If I understand this correctly, it looks like the desire solution is to trigger manifest regeneration for the entire multi source repo when any of its sources changes, including the ones containing just values.yaml files which are depending on the helm chart repo for the complete manifest; but in order to avoid the repeated cache miss while checking the ref repos, there will need to be a new support for ref-only caching .

cc @nromriell

nromriell commented 2 months ago

I took a quick look at this and I wasn't able to reproduce, updates were getting picked up automatically for ref only sources. In the PR you link the call you see for newClientResolveRevision inside the short circuit branch calls the git ls remote to solve the new revision, and that call is still there on head.

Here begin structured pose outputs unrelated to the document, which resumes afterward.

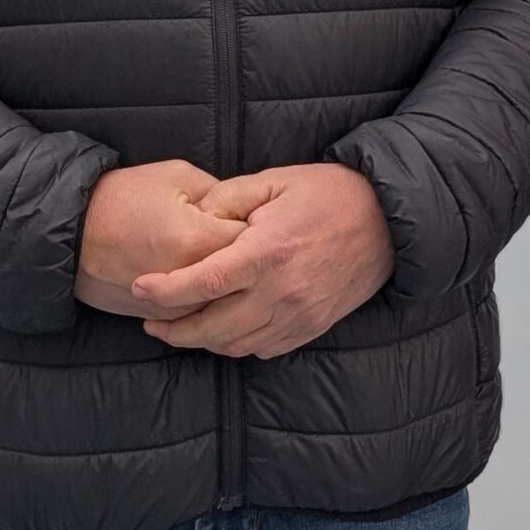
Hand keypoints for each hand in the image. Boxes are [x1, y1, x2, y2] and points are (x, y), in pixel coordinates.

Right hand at [75, 158, 247, 316]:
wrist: (69, 234)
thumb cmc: (121, 197)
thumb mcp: (178, 177)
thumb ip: (222, 195)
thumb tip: (247, 212)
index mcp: (198, 241)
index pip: (254, 240)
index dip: (258, 225)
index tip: (255, 214)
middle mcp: (191, 282)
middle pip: (244, 277)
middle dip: (247, 257)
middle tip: (241, 236)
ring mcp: (175, 307)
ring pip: (225, 302)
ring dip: (231, 283)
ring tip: (222, 255)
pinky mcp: (161, 318)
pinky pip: (200, 315)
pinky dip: (208, 299)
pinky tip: (205, 277)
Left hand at [134, 163, 394, 358]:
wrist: (388, 221)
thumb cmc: (329, 193)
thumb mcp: (274, 179)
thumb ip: (227, 196)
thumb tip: (191, 217)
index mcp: (268, 251)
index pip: (203, 283)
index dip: (165, 292)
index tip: (140, 289)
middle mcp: (282, 291)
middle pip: (212, 328)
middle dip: (173, 330)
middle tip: (150, 321)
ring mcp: (299, 315)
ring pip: (235, 345)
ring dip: (202, 340)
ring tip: (182, 325)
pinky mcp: (312, 328)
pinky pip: (263, 349)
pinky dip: (237, 344)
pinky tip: (225, 328)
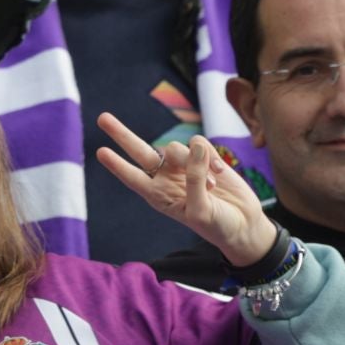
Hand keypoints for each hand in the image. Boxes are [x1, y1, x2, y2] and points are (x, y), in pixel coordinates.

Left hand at [95, 115, 276, 268]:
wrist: (244, 225)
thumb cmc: (217, 225)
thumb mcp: (201, 210)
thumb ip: (195, 180)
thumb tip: (196, 148)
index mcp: (158, 195)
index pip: (133, 177)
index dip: (117, 165)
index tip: (100, 152)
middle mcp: (166, 178)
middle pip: (140, 151)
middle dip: (121, 135)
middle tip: (102, 118)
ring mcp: (185, 166)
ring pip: (176, 147)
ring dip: (195, 162)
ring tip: (212, 186)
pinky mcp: (205, 158)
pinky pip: (201, 145)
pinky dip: (211, 157)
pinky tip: (220, 175)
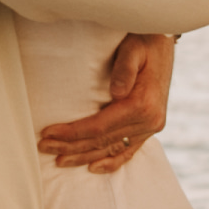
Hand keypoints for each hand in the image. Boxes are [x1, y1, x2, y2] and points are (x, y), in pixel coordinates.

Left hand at [38, 31, 173, 173]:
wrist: (164, 41)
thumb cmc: (144, 40)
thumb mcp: (134, 47)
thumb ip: (125, 67)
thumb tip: (116, 92)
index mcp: (142, 104)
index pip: (100, 127)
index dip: (72, 132)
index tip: (48, 133)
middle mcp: (149, 121)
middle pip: (102, 141)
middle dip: (71, 146)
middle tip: (44, 147)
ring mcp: (151, 127)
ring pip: (112, 149)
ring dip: (85, 157)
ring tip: (60, 160)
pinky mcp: (150, 128)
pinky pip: (129, 151)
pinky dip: (111, 161)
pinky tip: (93, 168)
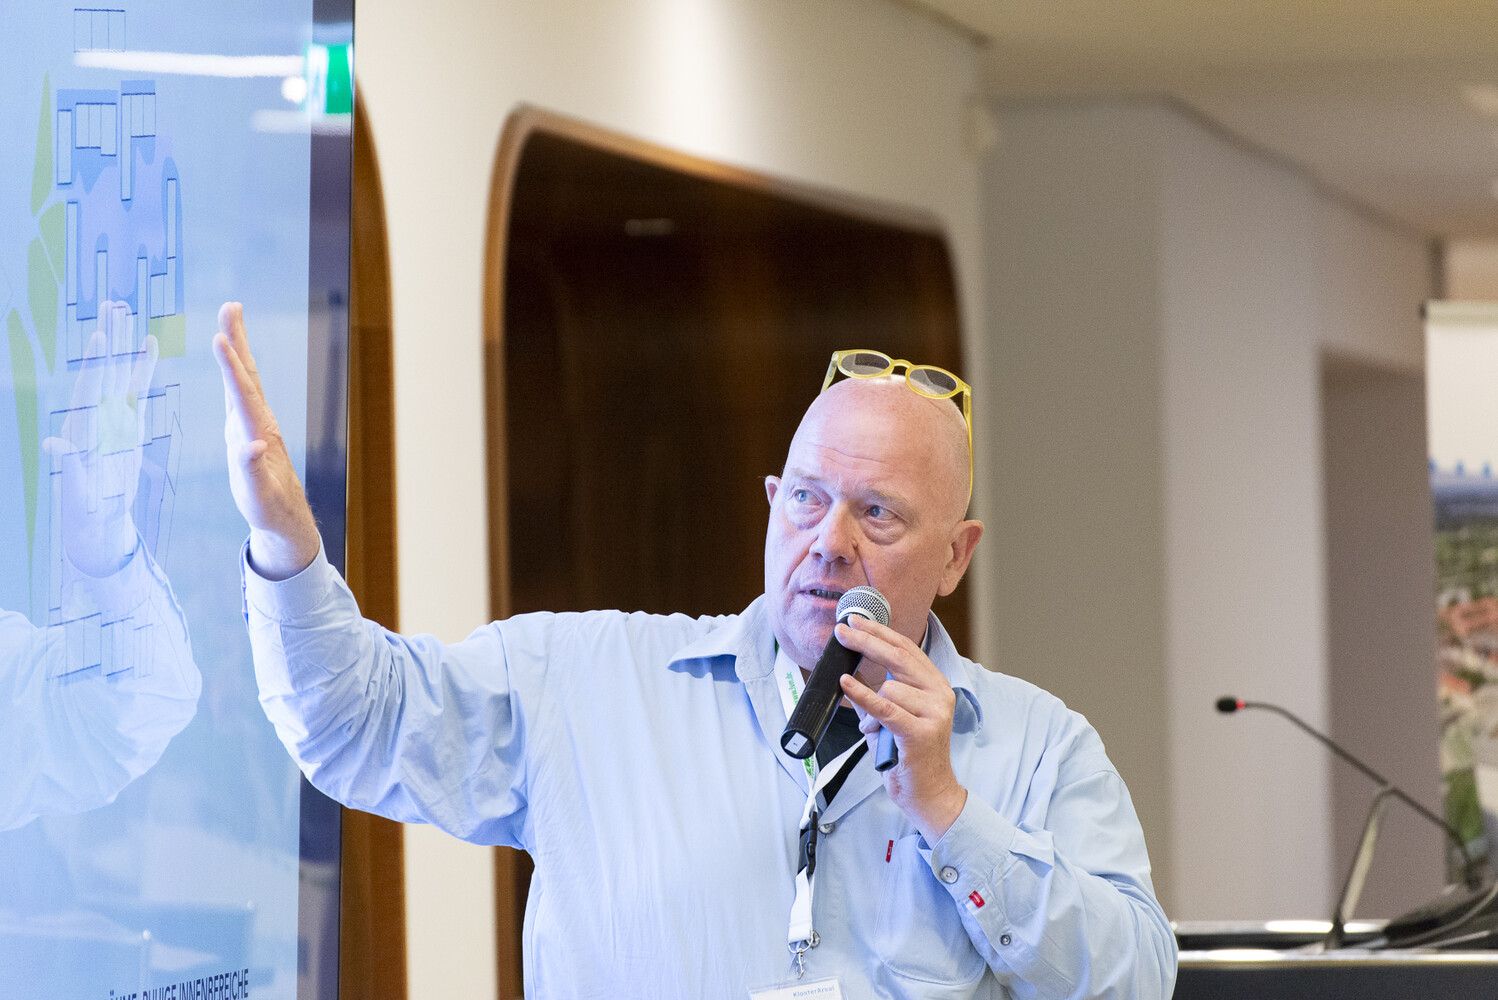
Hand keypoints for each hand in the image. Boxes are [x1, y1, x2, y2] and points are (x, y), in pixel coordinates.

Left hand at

What I do see is that the UI always shows the commit sha of only the first helm ref which I believe is by design, the second sha for the ref repo can be seen if you click into the sync status or by checking the status of the Application, but changes were happening automatically and I could see them in the cluster.

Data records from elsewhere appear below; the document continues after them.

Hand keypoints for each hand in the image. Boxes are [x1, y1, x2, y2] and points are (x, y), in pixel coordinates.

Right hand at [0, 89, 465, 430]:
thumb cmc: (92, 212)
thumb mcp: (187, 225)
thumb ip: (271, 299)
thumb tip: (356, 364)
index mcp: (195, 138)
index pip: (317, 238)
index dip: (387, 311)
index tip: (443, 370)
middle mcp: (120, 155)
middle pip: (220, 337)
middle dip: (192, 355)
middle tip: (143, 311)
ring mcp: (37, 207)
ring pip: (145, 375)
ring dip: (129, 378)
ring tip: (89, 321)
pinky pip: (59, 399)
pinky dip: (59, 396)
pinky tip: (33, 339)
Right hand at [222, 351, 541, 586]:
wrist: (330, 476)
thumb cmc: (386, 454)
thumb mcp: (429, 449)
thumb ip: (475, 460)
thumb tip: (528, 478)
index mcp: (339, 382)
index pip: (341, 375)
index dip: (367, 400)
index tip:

Tested against a locally built head (de53d8eb61ba995adc0e0832e0ccf2dc99d04b38) and the active v2.12.1 image. I pushed the reproduction environment to this branch https://github.com/nromriell/argocd-test-git-local-env/tree/debug-19382

The caching for refs here does follow the same timeout as other revisions set by ARGOCD_RECONCILIATION_TIMEOUT env var for the repo server or timeout.reconciliation from the helm chart deploy values. The changes I made though did help prevent a large number of those calls be made between that configured timeout, so if you have that value set high and you're now not getting changes fast enough you could try either reducing that configured time or setting up the git webhook to trigger updates with push events

carlosrodfern commented 2 months ago

I took a quick look at this and I wasn't able to reproduce, updates were getting picked up automatically for ref only sources. In the PR you link the call you see for newClientResolveRevision inside the short circuit branch calls the git ls remote to solve the new revision, and that call is still there on head.

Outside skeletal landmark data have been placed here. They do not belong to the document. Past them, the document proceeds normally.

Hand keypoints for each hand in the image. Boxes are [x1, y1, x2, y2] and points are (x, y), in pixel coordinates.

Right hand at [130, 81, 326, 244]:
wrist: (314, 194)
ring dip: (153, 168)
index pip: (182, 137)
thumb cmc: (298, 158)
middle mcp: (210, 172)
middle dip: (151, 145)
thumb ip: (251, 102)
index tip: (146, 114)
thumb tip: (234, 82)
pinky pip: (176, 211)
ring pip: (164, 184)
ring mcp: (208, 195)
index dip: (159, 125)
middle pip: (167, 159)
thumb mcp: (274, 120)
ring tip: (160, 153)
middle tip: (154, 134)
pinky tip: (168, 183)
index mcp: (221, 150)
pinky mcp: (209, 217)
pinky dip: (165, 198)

What I do see is that the UI always shows the commit sha of only the first helm ref which I believe is by design, the second sha for the ref repo can be seen if you click into the sync status or by checking the status of the Application, but changes were happening automatically and I could see them in the cluster.

Tested against a locally built head (de53d8e) and the active v2.12.1 image. I pushed the reproduction environment to this branch https://github.com/nromriell/argocd-test-git-local-env/tree/debug-19382

The caching for refs here does follow the same timeout as other revisions set by ARGOCD_RECONCILIATION_TIMEOUT env var for the repo server or timeout.reconciliation from the helm chart deploy values. The changes I made though did help prevent a large number of those calls be made between that configured timeout, so if you have that value set high and you're now not getting changes fast enough you could try either reducing that configured time or setting up the git webhook to trigger updates with push events

Yup, it works. I just tested it again on v2.10.16 and v2.12.1. It just takes like 3-4 mins. Thank you for quickly clarifying and confirming this.